My heart stopped beating. I inhaled a familiar scent of his which kept me alive at that time. I started breathing with my mouth as his sudden movements shook me badly. He wrapped his arms me a little.

What was happening to me? To him? It felt like the time stopped. My nose was slightly touching the skin under his ear as he was standing that position. I made no movement, my hands were still gripping the table tightly. My breathing fastened when I closed my eyes to feel him.

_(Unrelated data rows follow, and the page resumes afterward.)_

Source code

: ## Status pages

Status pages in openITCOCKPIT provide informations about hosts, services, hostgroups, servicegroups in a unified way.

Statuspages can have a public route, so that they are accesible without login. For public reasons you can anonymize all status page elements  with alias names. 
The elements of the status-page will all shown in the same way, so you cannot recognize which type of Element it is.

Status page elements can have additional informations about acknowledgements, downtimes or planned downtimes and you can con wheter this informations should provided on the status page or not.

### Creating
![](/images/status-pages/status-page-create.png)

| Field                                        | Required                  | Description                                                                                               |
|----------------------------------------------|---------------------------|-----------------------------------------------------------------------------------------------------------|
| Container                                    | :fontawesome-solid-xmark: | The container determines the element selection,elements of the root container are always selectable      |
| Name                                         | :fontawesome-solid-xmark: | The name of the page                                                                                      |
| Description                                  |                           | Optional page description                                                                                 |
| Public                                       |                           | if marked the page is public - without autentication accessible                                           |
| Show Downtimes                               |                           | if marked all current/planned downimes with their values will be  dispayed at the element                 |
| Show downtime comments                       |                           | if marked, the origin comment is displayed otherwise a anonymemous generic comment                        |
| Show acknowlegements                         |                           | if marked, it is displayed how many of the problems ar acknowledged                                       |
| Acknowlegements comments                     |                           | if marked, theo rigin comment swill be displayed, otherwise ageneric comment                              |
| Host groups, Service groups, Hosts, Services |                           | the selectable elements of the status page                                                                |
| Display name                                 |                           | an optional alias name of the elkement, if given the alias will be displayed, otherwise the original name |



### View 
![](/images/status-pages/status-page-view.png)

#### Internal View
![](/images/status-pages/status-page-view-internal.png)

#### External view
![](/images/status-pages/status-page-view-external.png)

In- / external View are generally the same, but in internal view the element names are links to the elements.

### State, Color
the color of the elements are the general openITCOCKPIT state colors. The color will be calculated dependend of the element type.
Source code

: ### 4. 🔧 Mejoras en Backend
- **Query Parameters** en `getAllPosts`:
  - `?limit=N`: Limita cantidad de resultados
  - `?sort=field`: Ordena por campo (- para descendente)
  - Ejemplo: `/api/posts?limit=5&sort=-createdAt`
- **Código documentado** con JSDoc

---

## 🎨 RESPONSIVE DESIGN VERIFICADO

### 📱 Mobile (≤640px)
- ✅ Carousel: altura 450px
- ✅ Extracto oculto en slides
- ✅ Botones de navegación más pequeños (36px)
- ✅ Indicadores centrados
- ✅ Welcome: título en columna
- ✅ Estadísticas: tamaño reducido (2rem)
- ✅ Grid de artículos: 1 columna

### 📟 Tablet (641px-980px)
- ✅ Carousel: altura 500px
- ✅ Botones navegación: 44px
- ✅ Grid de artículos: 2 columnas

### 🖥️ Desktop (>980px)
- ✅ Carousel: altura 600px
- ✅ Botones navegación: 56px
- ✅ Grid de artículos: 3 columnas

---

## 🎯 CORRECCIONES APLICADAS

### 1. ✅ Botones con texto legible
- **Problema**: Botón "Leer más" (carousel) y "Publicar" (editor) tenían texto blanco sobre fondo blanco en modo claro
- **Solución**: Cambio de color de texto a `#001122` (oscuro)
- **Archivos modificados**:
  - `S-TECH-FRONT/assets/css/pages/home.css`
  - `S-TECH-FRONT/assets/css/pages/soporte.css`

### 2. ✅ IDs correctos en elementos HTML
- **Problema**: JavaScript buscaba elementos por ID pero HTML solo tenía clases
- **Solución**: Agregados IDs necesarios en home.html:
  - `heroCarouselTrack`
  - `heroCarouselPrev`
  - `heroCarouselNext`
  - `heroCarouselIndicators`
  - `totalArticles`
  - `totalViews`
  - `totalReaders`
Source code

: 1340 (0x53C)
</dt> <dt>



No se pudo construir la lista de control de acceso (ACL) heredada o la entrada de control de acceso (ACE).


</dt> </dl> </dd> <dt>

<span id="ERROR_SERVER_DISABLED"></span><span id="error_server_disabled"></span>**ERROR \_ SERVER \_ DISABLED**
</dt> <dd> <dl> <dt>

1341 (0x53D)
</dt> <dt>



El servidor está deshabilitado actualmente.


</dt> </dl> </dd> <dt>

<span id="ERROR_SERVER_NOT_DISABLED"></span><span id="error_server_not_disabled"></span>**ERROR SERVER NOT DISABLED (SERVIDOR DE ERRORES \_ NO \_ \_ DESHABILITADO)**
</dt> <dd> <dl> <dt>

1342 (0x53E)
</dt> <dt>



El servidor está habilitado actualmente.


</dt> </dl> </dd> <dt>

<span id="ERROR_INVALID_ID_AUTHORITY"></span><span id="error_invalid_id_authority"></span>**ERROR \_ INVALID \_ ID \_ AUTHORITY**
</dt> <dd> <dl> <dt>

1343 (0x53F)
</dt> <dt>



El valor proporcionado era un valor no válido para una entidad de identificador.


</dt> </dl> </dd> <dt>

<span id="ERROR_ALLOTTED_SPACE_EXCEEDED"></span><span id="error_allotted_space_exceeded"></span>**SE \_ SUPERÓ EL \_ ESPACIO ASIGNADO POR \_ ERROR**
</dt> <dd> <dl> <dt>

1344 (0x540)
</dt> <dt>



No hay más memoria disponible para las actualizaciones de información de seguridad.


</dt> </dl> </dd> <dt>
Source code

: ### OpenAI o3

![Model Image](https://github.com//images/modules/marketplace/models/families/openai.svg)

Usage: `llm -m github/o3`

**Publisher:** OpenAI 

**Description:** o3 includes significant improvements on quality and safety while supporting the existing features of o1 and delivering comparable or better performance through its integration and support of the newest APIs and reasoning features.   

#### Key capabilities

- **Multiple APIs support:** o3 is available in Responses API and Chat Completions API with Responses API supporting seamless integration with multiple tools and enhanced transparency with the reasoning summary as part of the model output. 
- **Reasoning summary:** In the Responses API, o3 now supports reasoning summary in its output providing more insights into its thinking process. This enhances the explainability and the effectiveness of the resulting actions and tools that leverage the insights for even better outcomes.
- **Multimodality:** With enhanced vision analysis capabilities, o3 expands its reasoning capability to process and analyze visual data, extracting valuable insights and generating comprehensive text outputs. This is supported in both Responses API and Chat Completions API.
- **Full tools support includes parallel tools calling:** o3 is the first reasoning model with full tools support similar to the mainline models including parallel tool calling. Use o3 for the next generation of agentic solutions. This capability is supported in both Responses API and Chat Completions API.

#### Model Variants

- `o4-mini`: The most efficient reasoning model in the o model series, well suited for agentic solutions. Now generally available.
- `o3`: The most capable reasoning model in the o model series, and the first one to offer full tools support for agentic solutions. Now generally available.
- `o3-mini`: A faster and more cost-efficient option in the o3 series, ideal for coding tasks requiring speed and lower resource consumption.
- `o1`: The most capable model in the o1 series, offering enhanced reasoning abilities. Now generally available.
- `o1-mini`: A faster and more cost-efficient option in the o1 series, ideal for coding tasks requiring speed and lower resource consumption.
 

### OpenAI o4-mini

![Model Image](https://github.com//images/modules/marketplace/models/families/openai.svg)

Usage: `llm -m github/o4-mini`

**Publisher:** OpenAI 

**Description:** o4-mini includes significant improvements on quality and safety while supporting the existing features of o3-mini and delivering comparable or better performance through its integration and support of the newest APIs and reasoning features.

My body kept inhaling his smell. Tears pooled down in my eyes as I was on edge of breaking down. His touch was enlightening my skin. Harry I can't tell you how much I love you! How much I needed you these years and how hard it was for me to exist away from you. The touch was digging all the time and moments I spent with him.

Meanwhile tears rolled down my eyes. As I was so close to him and as my face was almost touching his neck, one of the tear drop suddenly fell on his chest skin. As soon as it happened, I felt shivers going down through his spine. But there was no external reaction.

My hands left the table and started moving towards his waist slowly to grab his shirt. As I usually do after he hugs me or comes close to me. But before I could grip the fabric, he suddenly stepped back.

"Here it is! Got it! Now tell me the code" he spoke on the call again like nothing happened just now.

Wait what just happened now? He leaned in me! Touching his chest to mine! Touching his skin to mine! His hands were behind my back! But-but I didn't feel them on my back! Maybe he was finding the file on his desk which was exactly behind me. His body shivered when my tear drop fell on his skin! But he didn't react! I'm I really invisible? Did he indirectly hugged me or is he strictly pretending to believe that I don't exist.

The file was in his hands and he was scribbling something on it. "Yeah thanks!" He ended the call. Tears didn't stop rolling down my eyes. Why this all was happening with only me and not him? Why only my heart is pounding loudly and not his? Why isn't he dying to talk to me, like I'm dying. Why isn't he feeling the way I am feeling! Why isn't anything happening to him after seeing me after 2 years. And he said he loved me more than I did to him!! Has really his love ended?